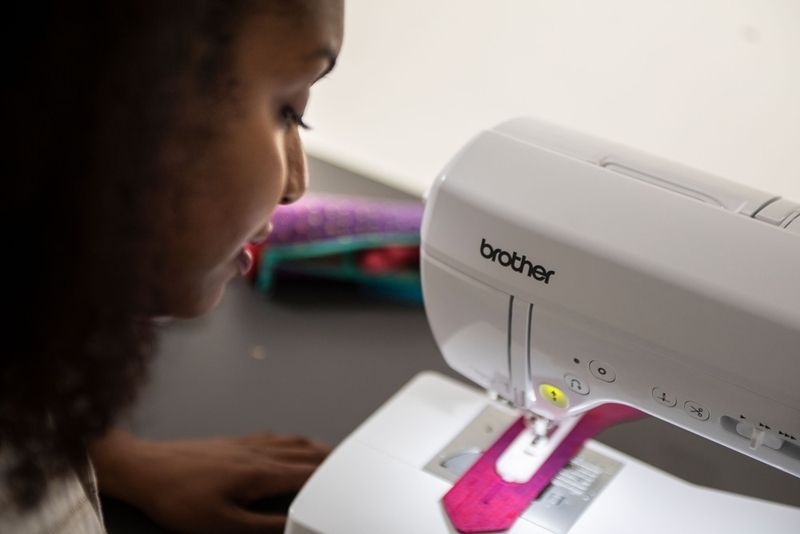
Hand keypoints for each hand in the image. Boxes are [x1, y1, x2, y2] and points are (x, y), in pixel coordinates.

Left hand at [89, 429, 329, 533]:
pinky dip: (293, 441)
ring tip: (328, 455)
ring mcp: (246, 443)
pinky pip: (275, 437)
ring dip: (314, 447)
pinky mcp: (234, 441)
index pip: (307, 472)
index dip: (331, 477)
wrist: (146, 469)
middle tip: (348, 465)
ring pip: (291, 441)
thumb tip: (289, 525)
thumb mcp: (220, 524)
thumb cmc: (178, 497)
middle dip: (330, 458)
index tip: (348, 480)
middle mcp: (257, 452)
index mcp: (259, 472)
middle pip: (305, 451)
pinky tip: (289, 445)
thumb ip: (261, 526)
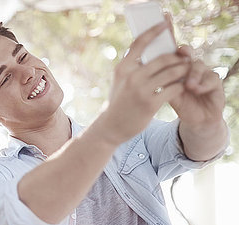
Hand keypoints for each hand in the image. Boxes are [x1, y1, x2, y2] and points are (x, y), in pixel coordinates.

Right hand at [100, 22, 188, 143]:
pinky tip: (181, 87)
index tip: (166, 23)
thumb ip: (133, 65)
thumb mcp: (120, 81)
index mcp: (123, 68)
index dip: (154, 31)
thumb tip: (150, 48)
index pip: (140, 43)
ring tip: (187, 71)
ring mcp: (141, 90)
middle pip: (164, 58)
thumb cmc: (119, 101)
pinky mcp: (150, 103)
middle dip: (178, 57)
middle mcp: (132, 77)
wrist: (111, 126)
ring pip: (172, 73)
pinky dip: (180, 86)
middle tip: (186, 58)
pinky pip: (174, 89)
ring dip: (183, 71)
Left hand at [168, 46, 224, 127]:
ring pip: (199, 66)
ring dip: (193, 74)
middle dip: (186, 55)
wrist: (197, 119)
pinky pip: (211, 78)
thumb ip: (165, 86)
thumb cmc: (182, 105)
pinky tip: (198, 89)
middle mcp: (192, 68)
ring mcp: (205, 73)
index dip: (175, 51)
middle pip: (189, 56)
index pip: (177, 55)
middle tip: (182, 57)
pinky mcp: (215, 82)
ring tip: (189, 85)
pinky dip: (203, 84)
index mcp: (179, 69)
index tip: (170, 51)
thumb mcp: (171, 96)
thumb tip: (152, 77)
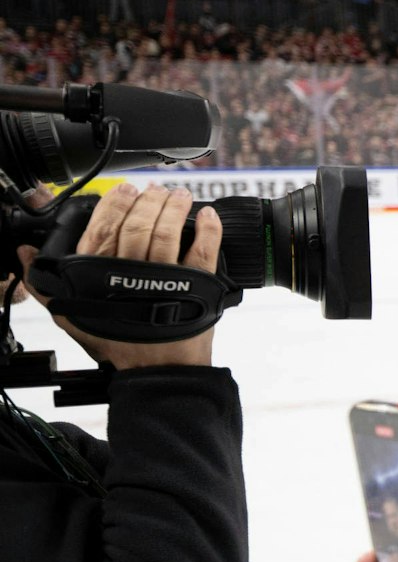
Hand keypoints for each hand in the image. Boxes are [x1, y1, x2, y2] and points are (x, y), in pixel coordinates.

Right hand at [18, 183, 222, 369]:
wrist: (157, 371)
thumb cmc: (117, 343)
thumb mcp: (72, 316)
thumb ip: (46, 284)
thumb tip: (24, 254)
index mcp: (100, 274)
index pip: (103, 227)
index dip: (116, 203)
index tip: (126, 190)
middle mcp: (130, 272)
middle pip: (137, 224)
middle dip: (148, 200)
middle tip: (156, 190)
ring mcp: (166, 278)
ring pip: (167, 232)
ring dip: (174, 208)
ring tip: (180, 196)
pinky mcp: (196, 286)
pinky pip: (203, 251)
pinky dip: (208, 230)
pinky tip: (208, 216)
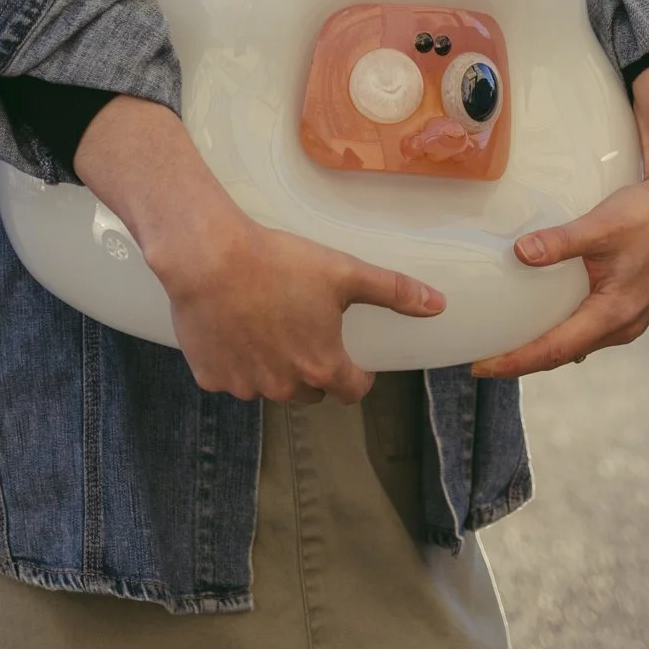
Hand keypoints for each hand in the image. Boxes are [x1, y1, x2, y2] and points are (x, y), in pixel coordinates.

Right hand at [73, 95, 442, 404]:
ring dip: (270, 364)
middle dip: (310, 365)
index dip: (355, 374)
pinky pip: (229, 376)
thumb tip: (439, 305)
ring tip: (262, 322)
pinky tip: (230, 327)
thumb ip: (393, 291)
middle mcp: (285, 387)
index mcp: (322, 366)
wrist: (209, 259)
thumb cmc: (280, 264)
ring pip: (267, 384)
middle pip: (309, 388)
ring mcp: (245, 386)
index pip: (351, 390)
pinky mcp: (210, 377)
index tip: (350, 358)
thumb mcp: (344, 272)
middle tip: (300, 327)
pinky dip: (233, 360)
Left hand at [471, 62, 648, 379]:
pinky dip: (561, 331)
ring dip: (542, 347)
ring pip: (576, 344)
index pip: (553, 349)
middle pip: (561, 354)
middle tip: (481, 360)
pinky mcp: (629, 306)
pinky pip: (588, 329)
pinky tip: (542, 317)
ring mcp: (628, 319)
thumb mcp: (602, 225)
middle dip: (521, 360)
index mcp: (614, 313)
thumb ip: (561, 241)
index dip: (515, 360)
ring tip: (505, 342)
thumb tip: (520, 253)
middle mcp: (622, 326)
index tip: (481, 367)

Exercise goal. Once the line with "pinky dip: (233, 360)" is found in the records above, print exactly that line and every line after it through the line with "ring mcp: (628, 319)".

Response box.
pinky dip: (233, 360)
Left hand at [471, 62, 648, 379]:
pinky dip: (561, 331)
ring dip: (542, 347)
ring pip: (576, 344)
index pip: (553, 349)
middle pip: (561, 354)
middle tip: (481, 360)
pinky mcp: (629, 306)
pinky pip: (588, 329)
pinky tip: (542, 317)
ring mcp: (628, 319)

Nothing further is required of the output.